# Document text
════════════════════

Oct 26 2017
To create a thriving society, we must invest in soil health.
As a young woman growing up in Knoxville, Tennessee, I showed passions many considered “uncharacteristic” of a Southern lady. I was a tomboy who enjoyed sports, science, and math. I wanted to be an engineer like my dad.
I left for college in Texas at 16 and then headed to Silicon Valley in its early days. As my dad returned to the family farm in South Carolina, I started my tech career, thinking that gardening was as close as I would ever come to farming.
In the late 90s, my husband, Matt, and I bought a small ranch in rural San Benito County, where we planned to build a weekend home away from the booming Silicon Valley. At that time, Matt had become fascinated by a 7,600-acre ranch on the way to our “starter ranch.” Developers owned the property and planned to build 4,500 houses, which made the idea of purchasing it look pretty crazy. I didn’t give it much thought.
A couple of years later, we received an unexpected offer for our software company and agreed to sell. Days before we had closed the deal, the county rejected the developer’s plan. Three weeks later, we made our first offer on the Paicines Ranch, and six months later, it was ours. We didn’t have a plan or know anything about ranching, but it seemed like something we should do.
I thought I would be a landlord rather than a rancher, but a few months after we had bought the ranch, I was introduced to holistic management. I had been fascinated by California native perennial grasses for years. They had virtually disappeared from our grasslands, but I had been growing them in my garden. When I read about holistic management, I got hooked on the idea of bringing these grasses back by changing the management of livestock, so I decided to get into ranching to see if it might be possible, and I have been on an amazing journey since then.
Over the last seventeen years, we have improved the way we manage cattle, produced and marketed grass-fed beef and lamb, started an event center, installed a vineyard designed to be managed by sheep, restored 25 buildings, and transitioned the ranch to organic. There have been many mistakes and an extraordinary amount of learning. Through our educational events and research partnerships, we unearth new knowledge with our colleagues and share what we are doing on the ground.
If you want to change what happens to that system, why on earth do you care what kind of capital it takes to do what you need.
Most recently, we began farming—something I swore that I would never do, even after getting into ranching. Though our crop ground is certified organic, it is still cultivated in a way that is extractive, destroying soil health and releasing carbon into the atmosphere. A couple of years ago, one block at a time, we started the hard work of restoring the soil by creating a profitable production system for the long term.
Our goal is to figure out how we can produce food, fuel, and fiber and not just sustain but regenerate ecosystems. It is the most fascinating system I have ever worked on and one of the most challenging problems I can imagine. I have never had so much fun!
Big Ag Falsehood
There are a lot of current agricultural practices that destroy soil health, including tilling, bare ground, monocultures, and the application of synthetic fertilizers or pesticides. All of these practices diminish life in the soil, release carbon into the atmosphere, and reduce long-term productivity. We need to manage our soils by working with nature and using the tools that have evolved over 5 billion years.
Everything we’re doing for soil health looks to the future and incorporates all of the growing scientific evidence available along with enormous amounts of human creativity.
Naysayers and critics question our ability to “feed the world” while working with nature. They view reducing our dependence on technology as a step backward. My response is that nobody’s talking about going back! Everything we’re doing for soil health looks to the future and incorporates all of the growing scientific evidence available along with enormous amounts of human creativity.

════════════════════

# Listed entries
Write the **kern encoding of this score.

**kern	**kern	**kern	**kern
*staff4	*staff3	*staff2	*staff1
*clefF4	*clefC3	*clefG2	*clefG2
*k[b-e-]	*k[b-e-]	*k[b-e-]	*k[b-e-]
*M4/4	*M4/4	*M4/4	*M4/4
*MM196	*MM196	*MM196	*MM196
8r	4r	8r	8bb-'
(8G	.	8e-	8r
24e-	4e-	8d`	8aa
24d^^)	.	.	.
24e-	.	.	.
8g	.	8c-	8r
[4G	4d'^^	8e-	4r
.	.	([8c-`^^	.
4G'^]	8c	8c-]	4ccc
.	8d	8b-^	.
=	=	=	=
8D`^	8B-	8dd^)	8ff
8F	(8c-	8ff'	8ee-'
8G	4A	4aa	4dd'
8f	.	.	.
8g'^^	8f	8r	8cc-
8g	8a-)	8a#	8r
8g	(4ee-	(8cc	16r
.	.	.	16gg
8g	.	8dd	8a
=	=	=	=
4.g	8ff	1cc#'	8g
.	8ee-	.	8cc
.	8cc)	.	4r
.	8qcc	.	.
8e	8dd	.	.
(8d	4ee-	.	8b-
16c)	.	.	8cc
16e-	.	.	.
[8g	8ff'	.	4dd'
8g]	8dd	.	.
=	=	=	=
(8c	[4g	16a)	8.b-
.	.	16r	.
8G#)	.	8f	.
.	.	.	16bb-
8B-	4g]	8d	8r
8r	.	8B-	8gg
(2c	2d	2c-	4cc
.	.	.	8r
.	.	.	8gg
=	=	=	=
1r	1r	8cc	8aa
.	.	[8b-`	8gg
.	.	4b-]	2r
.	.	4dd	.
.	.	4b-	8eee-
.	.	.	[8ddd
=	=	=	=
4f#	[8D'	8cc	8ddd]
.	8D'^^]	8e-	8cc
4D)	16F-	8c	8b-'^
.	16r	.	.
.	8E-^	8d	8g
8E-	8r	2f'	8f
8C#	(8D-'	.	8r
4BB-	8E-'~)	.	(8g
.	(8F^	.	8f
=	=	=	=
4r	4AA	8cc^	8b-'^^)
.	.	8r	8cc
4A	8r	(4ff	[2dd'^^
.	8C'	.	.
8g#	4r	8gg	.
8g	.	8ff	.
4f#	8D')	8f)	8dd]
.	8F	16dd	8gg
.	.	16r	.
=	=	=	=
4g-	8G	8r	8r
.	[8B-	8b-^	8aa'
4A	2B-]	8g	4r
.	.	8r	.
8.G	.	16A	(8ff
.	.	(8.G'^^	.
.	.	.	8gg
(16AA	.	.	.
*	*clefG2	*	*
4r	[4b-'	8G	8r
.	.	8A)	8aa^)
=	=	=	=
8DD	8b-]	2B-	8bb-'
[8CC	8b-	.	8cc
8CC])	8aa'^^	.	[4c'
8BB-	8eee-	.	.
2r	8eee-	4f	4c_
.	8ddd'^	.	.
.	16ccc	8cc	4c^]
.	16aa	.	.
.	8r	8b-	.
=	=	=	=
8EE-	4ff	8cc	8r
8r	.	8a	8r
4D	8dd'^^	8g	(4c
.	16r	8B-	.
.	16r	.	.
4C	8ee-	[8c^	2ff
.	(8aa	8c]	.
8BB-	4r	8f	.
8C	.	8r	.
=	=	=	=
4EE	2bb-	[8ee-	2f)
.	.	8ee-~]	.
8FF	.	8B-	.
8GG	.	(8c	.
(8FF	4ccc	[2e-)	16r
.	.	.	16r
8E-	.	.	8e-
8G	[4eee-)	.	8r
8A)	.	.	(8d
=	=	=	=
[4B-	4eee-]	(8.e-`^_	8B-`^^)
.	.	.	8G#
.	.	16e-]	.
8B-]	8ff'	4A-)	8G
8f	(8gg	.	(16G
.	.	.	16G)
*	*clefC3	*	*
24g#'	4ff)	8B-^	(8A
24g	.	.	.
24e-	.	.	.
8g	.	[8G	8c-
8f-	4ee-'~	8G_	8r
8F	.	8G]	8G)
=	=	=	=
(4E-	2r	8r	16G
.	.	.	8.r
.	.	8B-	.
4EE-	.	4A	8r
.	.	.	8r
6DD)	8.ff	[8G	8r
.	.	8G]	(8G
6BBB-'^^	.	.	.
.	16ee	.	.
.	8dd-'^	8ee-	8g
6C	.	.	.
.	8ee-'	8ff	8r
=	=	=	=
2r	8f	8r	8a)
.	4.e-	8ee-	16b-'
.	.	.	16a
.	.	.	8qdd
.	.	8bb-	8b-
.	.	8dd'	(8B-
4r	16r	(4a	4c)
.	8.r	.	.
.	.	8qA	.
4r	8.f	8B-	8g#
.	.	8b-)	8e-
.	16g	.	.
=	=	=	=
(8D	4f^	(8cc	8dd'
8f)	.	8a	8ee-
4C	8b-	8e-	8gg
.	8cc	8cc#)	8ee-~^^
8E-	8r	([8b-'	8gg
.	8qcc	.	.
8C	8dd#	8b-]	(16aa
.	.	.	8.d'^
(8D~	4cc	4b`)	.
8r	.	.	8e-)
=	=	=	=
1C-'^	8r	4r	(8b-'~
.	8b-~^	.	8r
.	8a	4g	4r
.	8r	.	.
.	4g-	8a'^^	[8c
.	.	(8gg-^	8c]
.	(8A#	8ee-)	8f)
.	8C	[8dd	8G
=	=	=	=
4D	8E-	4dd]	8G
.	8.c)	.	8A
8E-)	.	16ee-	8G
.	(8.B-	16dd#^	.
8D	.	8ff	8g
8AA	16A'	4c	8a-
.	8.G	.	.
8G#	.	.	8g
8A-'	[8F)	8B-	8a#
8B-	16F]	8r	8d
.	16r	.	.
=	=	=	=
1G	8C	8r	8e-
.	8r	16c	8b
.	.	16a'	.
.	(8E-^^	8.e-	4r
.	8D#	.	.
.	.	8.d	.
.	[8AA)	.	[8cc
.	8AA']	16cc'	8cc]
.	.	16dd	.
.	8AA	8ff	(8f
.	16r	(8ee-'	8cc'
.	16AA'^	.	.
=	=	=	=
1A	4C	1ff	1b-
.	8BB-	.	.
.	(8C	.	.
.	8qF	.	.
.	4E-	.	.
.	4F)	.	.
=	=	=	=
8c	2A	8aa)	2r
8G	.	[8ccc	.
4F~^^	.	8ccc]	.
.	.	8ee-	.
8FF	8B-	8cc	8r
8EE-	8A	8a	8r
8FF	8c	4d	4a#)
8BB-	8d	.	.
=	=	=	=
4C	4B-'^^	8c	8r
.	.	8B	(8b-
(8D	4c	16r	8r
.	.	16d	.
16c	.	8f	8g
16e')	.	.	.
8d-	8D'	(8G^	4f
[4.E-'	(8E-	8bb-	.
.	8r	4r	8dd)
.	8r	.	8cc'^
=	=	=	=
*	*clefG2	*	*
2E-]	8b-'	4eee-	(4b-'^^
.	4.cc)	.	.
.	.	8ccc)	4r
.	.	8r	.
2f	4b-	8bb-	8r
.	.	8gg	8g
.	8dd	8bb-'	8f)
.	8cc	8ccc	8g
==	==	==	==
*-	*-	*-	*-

════════════════════

# Exercise instructions
A. From the essay on soil health, repeat the passage starting with "Oct 26 2017" and going on through "come to farming.".
B. Based on the essay on soil health, state whether each statement agrees with it, answering yes or no and quoting the deciding words: (i) The author left for college in Texas at age 16. (ii) The developers planned to build 7,600 houses on the property. (iii) The crop ground is certified organic.

# Answers for the tasks
A.
Oct 26 2017
To create a thriving society, we must invest in soil health.
As a young woman growing up in Knoxville, Tennessee, I showed passions many considered “uncharacteristic” of a Southern lady. I was a tomboy who enjoyed sports, science, and math. I wanted to be an engineer like my dad.
I left for college in Texas at 16 and then headed to Silicon Valley in its early days. As my dad returned to the family farm in South Carolina, I started my tech career, thinking that gardening was as close as I would ever come to farming.

B.
(i) Yes: "I left for college in Texas at 16"
(ii) No: "planned to build 4,500 houses"
(iii) Yes: "our crop ground is certified organic"